How to derive a top-down parser based on this grammar? Each left-hand side corresponds to a function where the function body is defined by the right-hand side. For details, see below.

Top-down matcher for expressions

We give a top-down matcher for our expression language. Instead of a parser (that produces an AST), we only consider a matcher (that says yes/no if the expression is syntactically correct or not).

package main

import "fmt"

// Simple scanner/lexer

// Tokens
const (
    EOS   = 0 // End of string
    ZERO  = 1
    ONE   = 2
    TWO   = 3
    OPEN  = 4
    CLOSE = 5
    PLUS  = 6
    MULT  = 7
)

func scan(s string) (string, int) {
    for {
        switch {
        case len(s) == 0:
            return s, EOS
        case s[0] == '0':
            return s[1:len(s)], ZERO
        case s[0] == '1':
            return s[1:len(s)], ONE
        case s[0] == '2':
            return s[1:len(s)], TWO
        case s[0] == '+':
            return s[1:len(s)], PLUS
        case s[0] == '*':
            return s[1:len(s)], MULT
        case s[0] == '(':
            return s[1:len(s)], OPEN
        case s[0] == ')':
            return s[1:len(s)], CLOSE
        default: // simply skip everything else
            s = s[1:len(s)]
        }

    }
}

type State struct {
    s   *string
    tok int
}

func next(s *State) {
    s2, tok := scan(*s.s)

◇ ◇ ◇ ◇ ◇

→ **ABOUT THIS TASK**
In the top-down matcher text, what does the matcher report instead of producing an AST? Please answer from the text alone.

→ **DATA FOR REVIEW**

◇ ◇ ◇ ◇ ◇

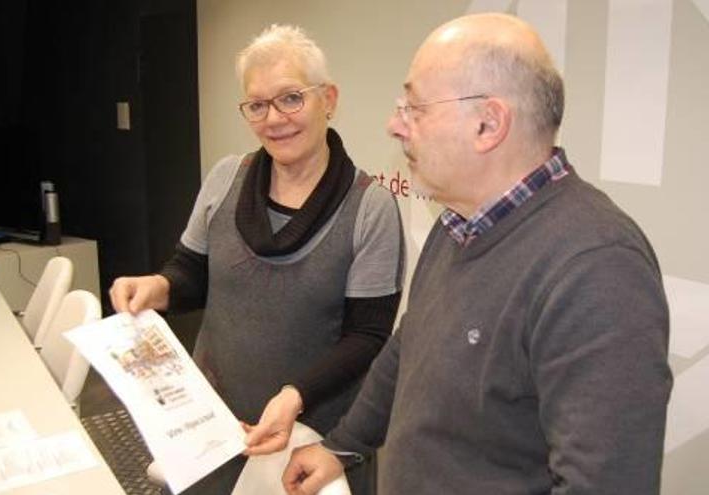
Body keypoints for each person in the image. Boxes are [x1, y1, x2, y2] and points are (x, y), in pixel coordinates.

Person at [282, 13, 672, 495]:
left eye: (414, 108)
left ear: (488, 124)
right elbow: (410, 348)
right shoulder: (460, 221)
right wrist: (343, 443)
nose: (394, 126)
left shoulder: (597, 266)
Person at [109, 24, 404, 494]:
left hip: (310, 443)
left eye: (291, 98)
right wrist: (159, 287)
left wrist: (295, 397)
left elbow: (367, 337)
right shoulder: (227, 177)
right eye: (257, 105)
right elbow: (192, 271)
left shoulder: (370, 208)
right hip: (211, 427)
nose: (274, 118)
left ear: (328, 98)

◇ ◇ ◇ ◇ ◇

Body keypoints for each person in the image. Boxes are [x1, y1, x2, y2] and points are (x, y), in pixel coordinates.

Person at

◇ ◇ ◇ ◇ ◇

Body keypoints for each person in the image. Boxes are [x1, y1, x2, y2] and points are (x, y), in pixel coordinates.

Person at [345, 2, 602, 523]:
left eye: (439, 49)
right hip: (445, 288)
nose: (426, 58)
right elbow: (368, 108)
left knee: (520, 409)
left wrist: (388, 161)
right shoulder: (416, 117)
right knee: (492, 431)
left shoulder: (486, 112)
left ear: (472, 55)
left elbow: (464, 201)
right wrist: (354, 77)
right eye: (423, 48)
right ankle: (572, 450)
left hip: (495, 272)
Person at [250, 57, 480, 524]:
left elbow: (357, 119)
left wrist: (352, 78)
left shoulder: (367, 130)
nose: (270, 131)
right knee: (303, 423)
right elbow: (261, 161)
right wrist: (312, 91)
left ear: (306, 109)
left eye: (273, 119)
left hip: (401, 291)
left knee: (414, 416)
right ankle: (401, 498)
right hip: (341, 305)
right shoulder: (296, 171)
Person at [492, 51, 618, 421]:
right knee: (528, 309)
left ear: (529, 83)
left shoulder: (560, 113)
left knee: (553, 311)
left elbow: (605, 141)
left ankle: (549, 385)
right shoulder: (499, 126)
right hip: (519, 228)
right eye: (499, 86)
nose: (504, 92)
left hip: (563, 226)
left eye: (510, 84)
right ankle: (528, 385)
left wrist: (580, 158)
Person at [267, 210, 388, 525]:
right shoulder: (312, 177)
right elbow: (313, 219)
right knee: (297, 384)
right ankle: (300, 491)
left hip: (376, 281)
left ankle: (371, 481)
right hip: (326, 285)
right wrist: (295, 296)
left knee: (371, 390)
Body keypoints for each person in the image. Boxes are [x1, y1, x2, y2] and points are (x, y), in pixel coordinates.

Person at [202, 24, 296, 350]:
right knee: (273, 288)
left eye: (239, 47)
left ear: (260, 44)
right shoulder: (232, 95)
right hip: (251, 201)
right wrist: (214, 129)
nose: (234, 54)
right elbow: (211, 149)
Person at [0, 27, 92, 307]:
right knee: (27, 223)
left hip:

◇ ◇ ◇ ◇ ◇

→ **REPLY**
It reports yes or no, according to whether the expression is syntactically correct.